◆ WRITTEN EXERCISE ◆
Return every one of the following items unchanged, line for line.

· · · ·

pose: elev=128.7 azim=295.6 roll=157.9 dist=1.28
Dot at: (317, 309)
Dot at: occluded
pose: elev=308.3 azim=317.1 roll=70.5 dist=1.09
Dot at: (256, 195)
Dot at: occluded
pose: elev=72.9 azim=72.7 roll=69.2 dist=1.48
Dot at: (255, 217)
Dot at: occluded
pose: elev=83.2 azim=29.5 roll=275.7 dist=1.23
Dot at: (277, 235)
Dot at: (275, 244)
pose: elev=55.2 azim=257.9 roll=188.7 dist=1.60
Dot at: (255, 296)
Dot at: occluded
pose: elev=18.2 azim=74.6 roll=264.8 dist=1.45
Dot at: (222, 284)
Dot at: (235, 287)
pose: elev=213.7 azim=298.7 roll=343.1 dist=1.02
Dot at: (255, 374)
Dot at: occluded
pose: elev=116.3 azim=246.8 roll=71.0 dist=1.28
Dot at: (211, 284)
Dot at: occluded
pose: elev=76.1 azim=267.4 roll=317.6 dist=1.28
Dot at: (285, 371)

· · · ·

◆ RESULT ◆
pose: elev=128.7 azim=295.6 roll=157.9 dist=1.28
Dot at: (317, 309)
Dot at: occluded
pose: elev=308.3 azim=317.1 roll=70.5 dist=1.09
Dot at: (256, 195)
Dot at: occluded
pose: elev=72.9 azim=72.7 roll=69.2 dist=1.48
Dot at: (255, 217)
Dot at: occluded
pose: elev=83.2 azim=29.5 roll=275.7 dist=1.23
Dot at: (277, 235)
Dot at: (275, 244)
pose: elev=55.2 azim=257.9 roll=188.7 dist=1.60
Dot at: (255, 296)
Dot at: occluded
pose: elev=18.2 azim=74.6 roll=264.8 dist=1.45
Dot at: (222, 284)
Dot at: (235, 287)
pose: elev=213.7 azim=298.7 roll=343.1 dist=1.02
Dot at: (255, 374)
Dot at: occluded
pose: elev=116.3 azim=246.8 roll=71.0 dist=1.28
Dot at: (211, 284)
Dot at: occluded
pose: elev=76.1 azim=267.4 roll=317.6 dist=1.28
Dot at: (285, 371)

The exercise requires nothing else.